Document passage: Begin

The sodium method cannot be used with monobenzenoid compounds, but its existence gave the clue to the solution of the problem. At this time Cornforth and Robinson were beginning their work on steroid total synthesis which culminated in 1951 (Cardwell et al., 1951).
A key model process was the reduction by sodium and ethanol of 2-methoxynaphthalene (11) into a dihydro-derivative (probably mostly 12) which, as an enol-ether, was hydrolysed by acid to give the ketone (13) (Cornforth et al., 1942). A similar reduction of equilenin methyl ether (14, R=CH3) gave finally (15). 1 thought at the time that my problem would be solved if a similar process could have been carried out on an oestradiol ether (e.g. 3, R=CH3) through (16), reaction of which with acid would yield first (17) and then the more stable 19-nortestosterone (9). Unfortunately, it was known that similar reductions of monobenzenoid compounds do not take place. This is now known to be because of the lower electron affinity of a benzene compared with a naphthalene; the first stage of electron-addition to the aromatic ring does not take place. A search was then made of the literature, greatly assisted by a review then recently published (Campbell and Campbell, 1942) to see whether any chemical rather than catalytic reduction of monobenzenoid compounds had been reported other than the special case of benzoic acids which were well known to be reducible with sodium. Several very hopeful results were found.

Document passage: End

» **What needs to be done**
Rewrite the passage on reducing aromatic compounds, starting with "The sodium method" and going on through "et al., 1951).", with "clue" changed to "hint".

Information supplied: Begin

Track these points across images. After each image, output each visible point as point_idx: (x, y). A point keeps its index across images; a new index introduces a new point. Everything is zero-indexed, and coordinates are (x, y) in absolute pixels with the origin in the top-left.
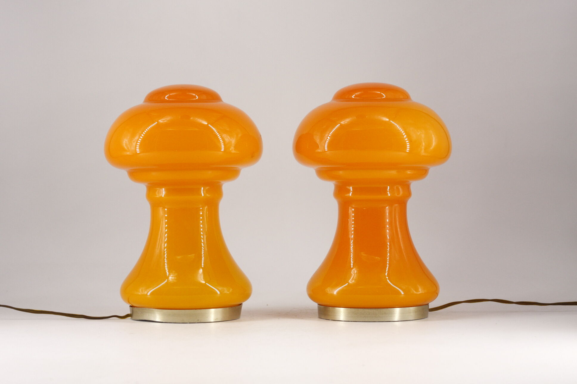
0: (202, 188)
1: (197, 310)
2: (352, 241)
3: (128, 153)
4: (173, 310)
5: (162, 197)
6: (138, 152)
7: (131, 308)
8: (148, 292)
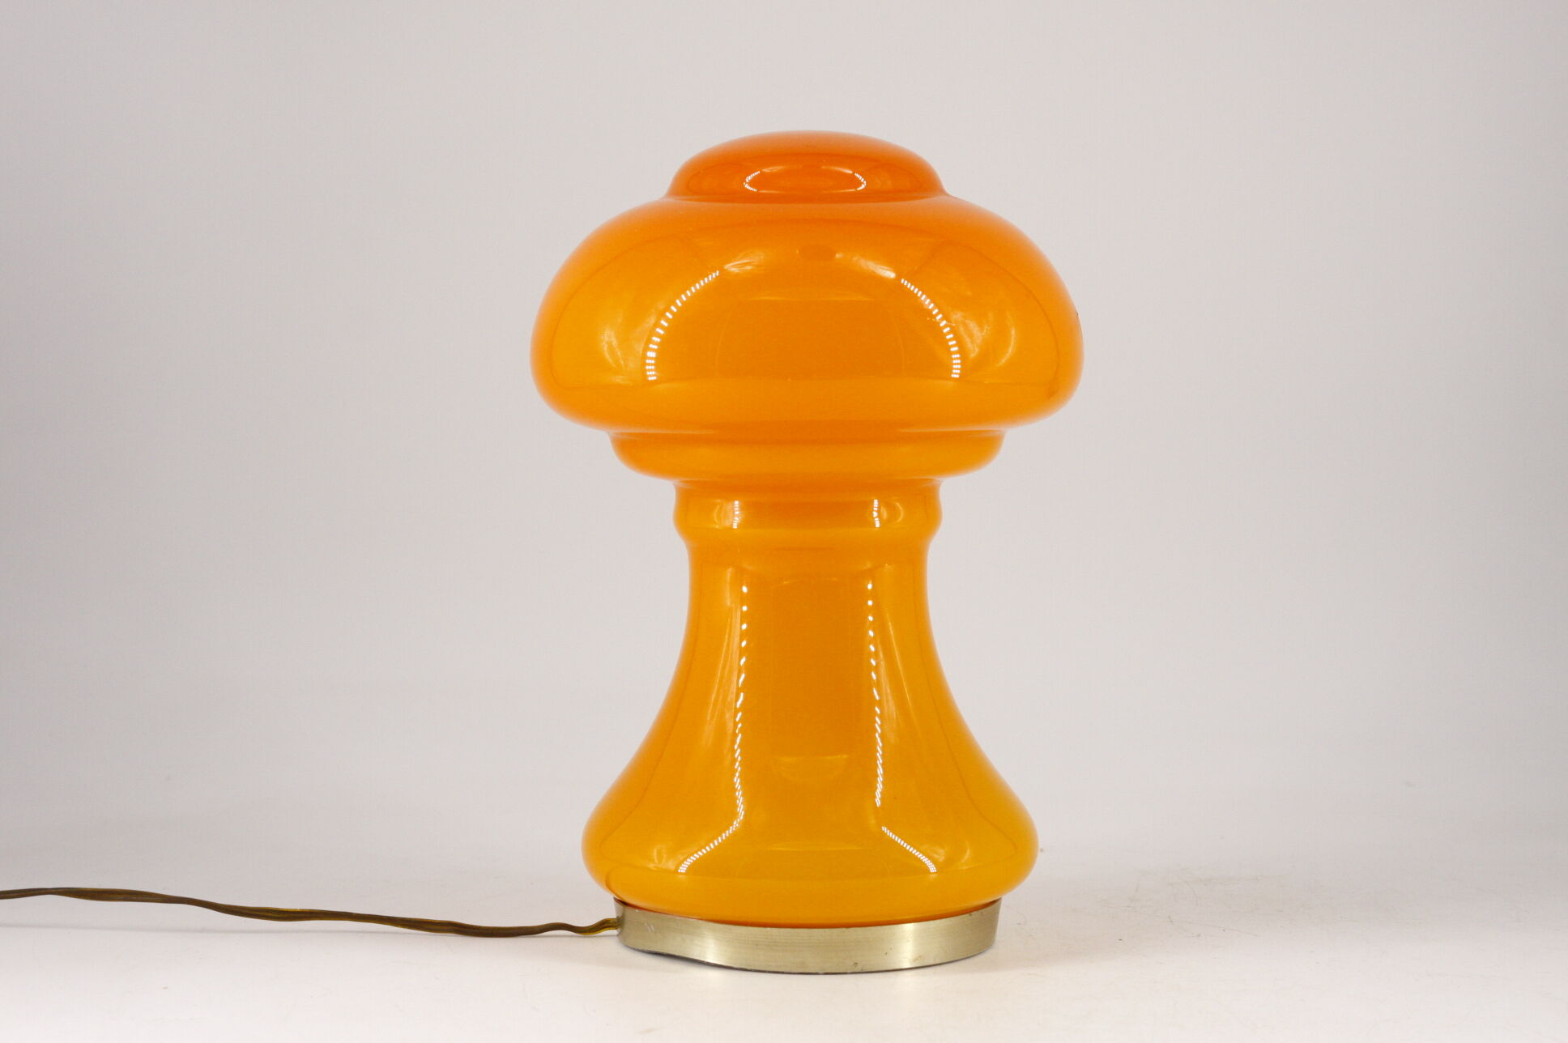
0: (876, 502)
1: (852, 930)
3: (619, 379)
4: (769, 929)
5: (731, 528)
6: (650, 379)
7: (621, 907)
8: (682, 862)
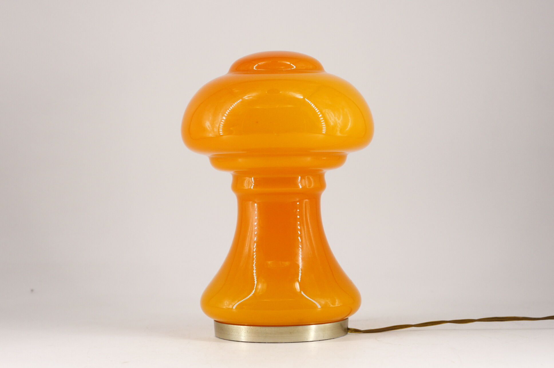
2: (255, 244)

Information supplied: End

» **Written answer**
The sodium method cannot be used with monobenzenoid compounds, but its existence gave the hint to the solution of the problem. At this time Cornforth and Robinson were beginning their work on steroid total synthesis which culminated in 1951 (Cardwell et al., 1951).